I was having a conversation today that illustrated how hurtful it can be to feel silenced or not valued. This is something I go on about a lot when I work with teachers or people training to be teachers but in this instance it was the people training the teachers who were doing the silencing. It reminded me of when I was doing my Montessori teacher training. I already had a BEd hons and was part way through my Masters degree. In those days I was much quieter and spoke up less in class discussions. I was struck by the incongruity between what the lecturers were saying and doing. They were telling us how to be as Montessori teachers; how to speak, carry ourselves, interact with students. All of these were calm, respectful, emotive neutral and yet this was not how they treated the students in their classes.
The reason I was reminded of this was that these educators work in the academic and research fields of inclusive education and/or disability studies and yet they were not acting in inclusive ways. Valuing voice is an important aspect of research involving human participants and yet some (by no means all) of these educator/researchers expressed the view that non-academics should not have been allowed to present. They were prioritising and valuing the voices of the researchers over the researched. If this had been an economics conference I could understand why they might feel this, but a conference around disability, education, inclusion!?
One of the participants talked about how we need to remember how privileged we are to be attending and to be able to be heard. I thought about that in the context of society and then in context of this conference and I realised that when voices are silenced or excluded on dismissed that the reason is not always or only about power, sometimes it is about insecurity. If the voice of a ‘mere’ research subject takes precedence or is equal to the interpretation and voice of the researcher how does that impact on jobs, grants, promotions, status?
In response to these thoughts I decided that I would give away more of my research findings so that they are in the public domain and able to be of use. My research prioritised the voices of the researched and was checked repeatedly (iteratively member checked) to ensure I represented their thoughts and actions accurately, but ethics constraints prevented me from naming them and crediting them. However, I can make sure I conduct myself with integrity and do not silence or dismiss the voices of the researched in any/all research. I can decide not to and to do things because of the valuing of diverse voices rather than the privileging of voices that have already obtained a hearing and a status over and above that of others.
Adults on the autism spectrum and indeed children on the autism spectrum rarely have their voices privileged, instead the interpretations of researchers of the spectrum behaviours and ways of being/interacting are valued and held as expert. In this way, I find myself listening to research that suggests I have x, y or z deficits that are in juxtaposition (not the same as) with ways that we view ourselves. Sometimes I try to tell the researchers and sometimes I don’t as I know that often the research ‘has’ to stand as is, because the interpretations have been done, are finished.

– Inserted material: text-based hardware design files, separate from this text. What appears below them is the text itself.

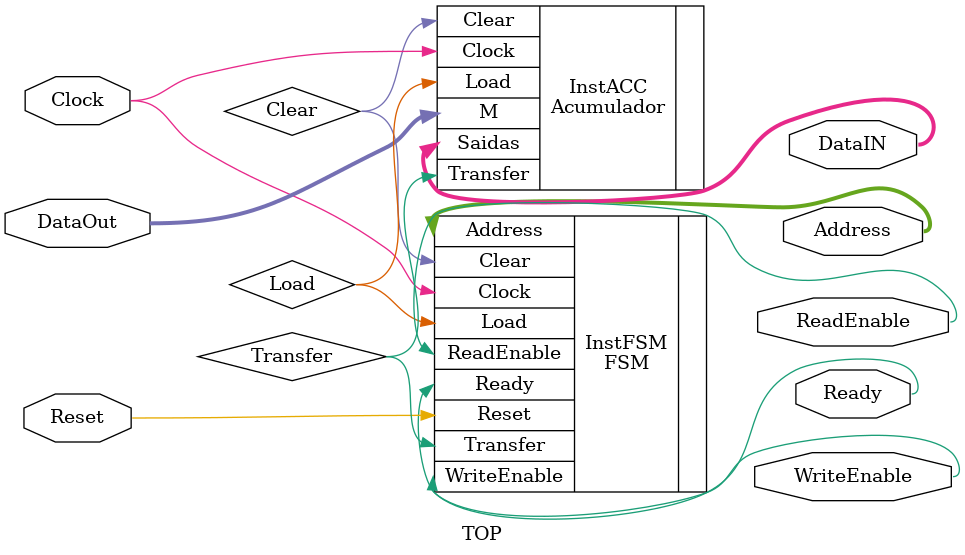
<source format=v>
module TOP (Clock, Reset, Ready, Address, DataIN, ReadEnable, WriteEnable, DataOut);
	input Clock;
   input Reset;
   output wire Ready;
   output wire [4:0] Address;
   output wire [15:0] DataIN;
   output wire ReadEnable;
   output wire WriteEnable;
   input [15:0] DataOut;

   wire Load;    
   wire Clear;     
   wire Transfer;  

   Acumulador InstACC (.Clock(Clock), .Load(Load), .Clear(Clear), .Transfer(Transfer), .M(DataOut), .Saidas(DataIN));

   FSM InstFSM (.Clock(Clock), .Reset(Reset), .Address(Address), .ReadEnable(ReadEnable), .WriteEnable(WriteEnable), 
	.Load(Load), .Clear(Clear), .Transfer(Transfer), .Ready(Ready));

endmodule

</source>
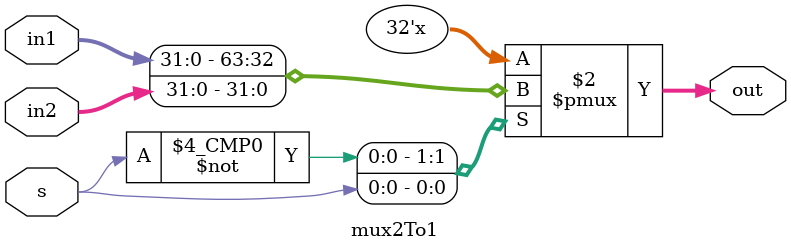
<source format=v>
`timescale 1ns / 1ps

module mux2To1(
    input [31:0] in1, in2,
    output reg [31:0] out,
    input s
    );
    always @(*) begin 
        case(s)
        1'b0: out <= in1;
        1'b1: out <= in2;
        default: out <= 32'b0;
        endcase
    end
endmodule
</source>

Ethnography seeks to use member checking now (people from the culture being researched are able to give input to ensure researcher interpretations are correct). I think that disability research of any kind should utilise this collaborative form of interpretation to prevent voices of the researched being misrepresented by inaccurate data interpretation. It seems pointless to me to spend time researching something, anything, if it does not give an accurate voice to the researched. To me that would be a bit like researching the link between food choices and health in the elderly without talking to any elderly people and gaining an understanding of their individual perspectives of health. What health means for a terminally ill 87 year old may be very different to what it means for a 70 year old with a 40 year old partner.
So, if you choose to be a research participant in any autism focused research perhaps you can ask the researchers who checks their interpretation of the data? Do you have any say in how you/your child is represented in their research at publication/entry to the public realm? Push for the involvement of those on the spectrum in research design and ethics committees and also funding panels. Is it really more important to look at gut motility in ‘autistic mice’ than to find out why/how some adults on the spectrum are able to find and stay in the workplace or in relationships whilst others struggle to do so, or never do, even though they want to?
If you are a researcher, or know a researcher, in any field, please reflect on how your research participants voices are presented. are they truly valued and privileged? If not, how could you change this?